BIODIVERSITY MONITORING
We collected benthic macroinvertebrates in three replicates from each of the 33 shallow coastal habitats of Lake Biwa in winter (February 2006) using a 475-μm-mesh Sarvar net with a 30 × 30 cm quadrat (see Karube et al. 2010 for details). At each sampling site, we also collected basal resources, particulate organic matter (POM) and epilithic organic matter (EOM), in November 2005, February, May, and July 2006, and measured the quarterly dissolved oxygen (DO) concentration (mg/L) and water temperature (WT) of the coastal waters (see Sakai et al., 2013 for details). The average chlorophyll-a concentration for quarterly POM and EOM samples was used as an indicator for phytoplankton and benthic algal biomass, respectively, and the average DO and WT were used as indicators for coastal environments. Among these coastal sites, 29 were located near the mouth of tributary rivers, which greatly vary in catchment size and land use patterns, whereas four sites separate from the river mouth were considered control sites with the least fluvial impacts (see Sakai et al. 2013 for details). In this watershed, agricultural land use is regarded as the most critical driver of biodiversity loss in stream macroinvertebrate communities (Ko et al., 2021), which can also impact lake macroinvertebrate diversity viariver inflows (Okano et al., 2018).

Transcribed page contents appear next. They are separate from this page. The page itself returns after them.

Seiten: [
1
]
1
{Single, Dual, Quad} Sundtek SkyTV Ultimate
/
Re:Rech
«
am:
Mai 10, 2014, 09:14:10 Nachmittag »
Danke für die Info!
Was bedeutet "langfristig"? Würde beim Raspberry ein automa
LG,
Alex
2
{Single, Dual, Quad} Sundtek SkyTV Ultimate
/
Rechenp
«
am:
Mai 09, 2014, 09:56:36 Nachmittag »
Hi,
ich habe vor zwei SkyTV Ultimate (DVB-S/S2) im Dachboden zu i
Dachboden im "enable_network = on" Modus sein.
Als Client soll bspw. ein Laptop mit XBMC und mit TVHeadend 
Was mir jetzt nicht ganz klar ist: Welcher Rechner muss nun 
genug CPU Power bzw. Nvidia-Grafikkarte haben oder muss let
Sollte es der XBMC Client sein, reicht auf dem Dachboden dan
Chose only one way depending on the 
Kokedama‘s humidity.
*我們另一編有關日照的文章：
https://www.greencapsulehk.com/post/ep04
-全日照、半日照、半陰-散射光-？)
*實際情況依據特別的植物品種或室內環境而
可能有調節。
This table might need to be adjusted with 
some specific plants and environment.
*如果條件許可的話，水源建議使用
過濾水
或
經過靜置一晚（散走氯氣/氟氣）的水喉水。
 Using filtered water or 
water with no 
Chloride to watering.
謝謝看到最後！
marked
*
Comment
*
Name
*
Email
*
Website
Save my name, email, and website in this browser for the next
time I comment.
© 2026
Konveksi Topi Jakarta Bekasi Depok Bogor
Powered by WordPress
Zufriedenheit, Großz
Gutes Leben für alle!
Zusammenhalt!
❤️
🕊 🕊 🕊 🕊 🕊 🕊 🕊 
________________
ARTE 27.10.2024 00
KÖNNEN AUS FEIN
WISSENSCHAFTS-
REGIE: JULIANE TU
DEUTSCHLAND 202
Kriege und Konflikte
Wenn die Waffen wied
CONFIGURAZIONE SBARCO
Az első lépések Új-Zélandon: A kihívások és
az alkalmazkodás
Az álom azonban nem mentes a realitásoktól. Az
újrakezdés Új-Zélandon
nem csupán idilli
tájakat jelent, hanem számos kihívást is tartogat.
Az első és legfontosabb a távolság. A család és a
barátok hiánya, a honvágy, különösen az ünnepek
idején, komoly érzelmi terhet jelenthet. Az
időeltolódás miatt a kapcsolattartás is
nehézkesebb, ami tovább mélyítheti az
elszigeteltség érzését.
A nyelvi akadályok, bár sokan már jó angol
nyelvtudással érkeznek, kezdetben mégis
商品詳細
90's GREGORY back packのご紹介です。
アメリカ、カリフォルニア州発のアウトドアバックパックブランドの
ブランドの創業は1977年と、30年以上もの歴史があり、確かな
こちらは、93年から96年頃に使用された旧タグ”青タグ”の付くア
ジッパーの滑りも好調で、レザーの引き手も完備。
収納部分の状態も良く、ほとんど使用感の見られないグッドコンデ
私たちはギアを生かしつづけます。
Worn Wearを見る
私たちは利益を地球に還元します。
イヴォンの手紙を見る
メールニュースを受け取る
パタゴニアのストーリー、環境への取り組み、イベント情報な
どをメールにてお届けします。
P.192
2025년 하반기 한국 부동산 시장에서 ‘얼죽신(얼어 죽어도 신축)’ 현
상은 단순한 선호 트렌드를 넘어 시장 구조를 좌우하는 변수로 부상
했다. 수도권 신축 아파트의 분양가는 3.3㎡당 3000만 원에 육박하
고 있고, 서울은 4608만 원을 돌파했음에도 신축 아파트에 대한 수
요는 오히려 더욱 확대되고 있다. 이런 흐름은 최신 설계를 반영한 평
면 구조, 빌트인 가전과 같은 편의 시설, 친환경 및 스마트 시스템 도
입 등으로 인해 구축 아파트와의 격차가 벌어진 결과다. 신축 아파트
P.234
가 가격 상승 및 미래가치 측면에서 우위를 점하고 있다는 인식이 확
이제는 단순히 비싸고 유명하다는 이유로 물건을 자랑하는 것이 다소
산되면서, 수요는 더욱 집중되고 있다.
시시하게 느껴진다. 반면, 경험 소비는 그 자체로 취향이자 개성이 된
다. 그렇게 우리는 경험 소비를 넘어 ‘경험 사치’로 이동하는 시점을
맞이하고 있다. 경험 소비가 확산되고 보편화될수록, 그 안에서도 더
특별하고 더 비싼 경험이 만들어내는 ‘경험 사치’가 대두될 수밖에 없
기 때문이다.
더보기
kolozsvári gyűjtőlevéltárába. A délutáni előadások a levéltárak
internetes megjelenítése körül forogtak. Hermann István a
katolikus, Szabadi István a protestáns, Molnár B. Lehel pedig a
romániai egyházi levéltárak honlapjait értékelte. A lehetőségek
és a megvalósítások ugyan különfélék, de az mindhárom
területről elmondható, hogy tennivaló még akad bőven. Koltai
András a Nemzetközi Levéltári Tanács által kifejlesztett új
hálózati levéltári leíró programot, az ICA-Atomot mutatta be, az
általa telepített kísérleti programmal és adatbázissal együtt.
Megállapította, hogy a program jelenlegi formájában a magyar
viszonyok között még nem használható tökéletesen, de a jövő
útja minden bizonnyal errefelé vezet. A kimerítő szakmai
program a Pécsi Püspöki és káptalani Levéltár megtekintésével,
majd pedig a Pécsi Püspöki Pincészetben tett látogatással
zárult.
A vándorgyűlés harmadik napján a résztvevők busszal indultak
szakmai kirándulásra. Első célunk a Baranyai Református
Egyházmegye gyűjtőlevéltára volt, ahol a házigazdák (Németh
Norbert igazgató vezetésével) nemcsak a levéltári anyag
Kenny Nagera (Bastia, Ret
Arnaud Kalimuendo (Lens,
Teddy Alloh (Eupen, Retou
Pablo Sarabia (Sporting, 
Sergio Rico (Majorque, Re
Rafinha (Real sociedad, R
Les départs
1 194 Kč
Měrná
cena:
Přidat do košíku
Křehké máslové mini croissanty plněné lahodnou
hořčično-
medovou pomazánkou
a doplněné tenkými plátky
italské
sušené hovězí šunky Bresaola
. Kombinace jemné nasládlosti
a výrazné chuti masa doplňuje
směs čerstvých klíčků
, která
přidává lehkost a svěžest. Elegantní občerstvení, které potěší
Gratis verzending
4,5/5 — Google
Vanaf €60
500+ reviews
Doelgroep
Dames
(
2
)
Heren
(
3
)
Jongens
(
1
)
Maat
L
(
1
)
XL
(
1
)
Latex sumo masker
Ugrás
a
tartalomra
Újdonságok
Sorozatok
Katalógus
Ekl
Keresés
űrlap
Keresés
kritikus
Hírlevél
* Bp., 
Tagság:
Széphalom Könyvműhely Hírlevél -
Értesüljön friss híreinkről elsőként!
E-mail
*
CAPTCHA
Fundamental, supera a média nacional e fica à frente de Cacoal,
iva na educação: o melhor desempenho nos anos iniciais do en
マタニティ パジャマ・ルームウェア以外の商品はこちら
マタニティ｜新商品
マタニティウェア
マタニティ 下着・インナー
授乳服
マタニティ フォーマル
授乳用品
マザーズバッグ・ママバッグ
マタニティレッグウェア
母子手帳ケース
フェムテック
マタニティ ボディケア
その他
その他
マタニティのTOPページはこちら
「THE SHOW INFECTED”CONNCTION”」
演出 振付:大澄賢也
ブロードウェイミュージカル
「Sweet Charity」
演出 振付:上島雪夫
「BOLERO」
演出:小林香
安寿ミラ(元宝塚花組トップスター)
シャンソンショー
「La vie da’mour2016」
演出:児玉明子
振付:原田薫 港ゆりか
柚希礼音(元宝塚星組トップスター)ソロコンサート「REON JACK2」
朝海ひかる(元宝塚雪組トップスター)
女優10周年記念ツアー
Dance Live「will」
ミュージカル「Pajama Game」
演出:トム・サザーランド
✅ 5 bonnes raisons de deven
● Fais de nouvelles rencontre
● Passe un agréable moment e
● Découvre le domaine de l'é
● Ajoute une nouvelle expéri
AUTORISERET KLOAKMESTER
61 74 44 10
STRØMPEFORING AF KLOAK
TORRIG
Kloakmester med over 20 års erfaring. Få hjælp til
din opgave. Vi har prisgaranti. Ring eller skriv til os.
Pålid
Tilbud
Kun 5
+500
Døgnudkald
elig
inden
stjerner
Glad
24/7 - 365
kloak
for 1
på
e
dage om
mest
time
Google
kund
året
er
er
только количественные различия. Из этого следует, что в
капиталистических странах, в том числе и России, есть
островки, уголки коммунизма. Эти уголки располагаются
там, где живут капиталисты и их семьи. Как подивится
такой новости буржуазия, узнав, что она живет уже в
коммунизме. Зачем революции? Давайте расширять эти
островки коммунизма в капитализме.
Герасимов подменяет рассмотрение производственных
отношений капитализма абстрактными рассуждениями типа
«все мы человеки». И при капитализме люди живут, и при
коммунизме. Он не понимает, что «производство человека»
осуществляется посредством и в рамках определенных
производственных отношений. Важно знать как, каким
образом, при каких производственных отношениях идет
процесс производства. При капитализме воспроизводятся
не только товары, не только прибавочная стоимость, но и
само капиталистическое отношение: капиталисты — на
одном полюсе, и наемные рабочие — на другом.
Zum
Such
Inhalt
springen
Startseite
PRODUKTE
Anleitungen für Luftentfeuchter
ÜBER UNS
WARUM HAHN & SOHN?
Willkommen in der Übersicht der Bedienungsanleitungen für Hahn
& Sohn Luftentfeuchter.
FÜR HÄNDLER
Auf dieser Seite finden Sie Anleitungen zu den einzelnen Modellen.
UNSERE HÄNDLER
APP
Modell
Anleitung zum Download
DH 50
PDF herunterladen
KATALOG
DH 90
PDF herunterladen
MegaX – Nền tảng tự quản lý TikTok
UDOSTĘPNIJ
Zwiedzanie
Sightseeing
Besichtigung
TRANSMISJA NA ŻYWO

For three sub-samples at each site, macroinvertebrates were sorted, identified, and counted, after which their dry mass was measured for each taxon. The average biomass per unit area (mg/m2) was calculated from the average individual body mass (mg) multiplied by the average numerical abundance (individuals/m2) for three replicates of each taxon at each site. The Shannon–Wiener diversity index (H ′) was calculated as follows:
H ’ = \(\sum_{i=1}^{S}{(p_{i}\times\text{ln\ }p_{i})}\) (1)
where S and pi denote the total number of taxa (i.e., taxonomic richness) and the relative numerical abundance of each taxon in each of the local communities. Some small-sized animals, such as oligochaetes, chironomids, and midges, were difficult to quickly identify to a fine taxonomic resolution under fresh conditions for stable isotope analysis, and leeches (Hirudinea) were difficult to identify without anatomical observation. Since these animals were classified into higher taxonomic levels, which can be characterized by functional feeding groups, H ’ is regarded as an indicator of functional diversity when considering numerical abundance and equality.
For carbon (δ13C) and nitrogen (δ15N) stable isotope analysis, each taxon at each site was provided individually or in bulk in one to three replicates, depending on individual mass (see Karube et al., 2010; Sakai et al., 2013 for methods of isotope sample treatment).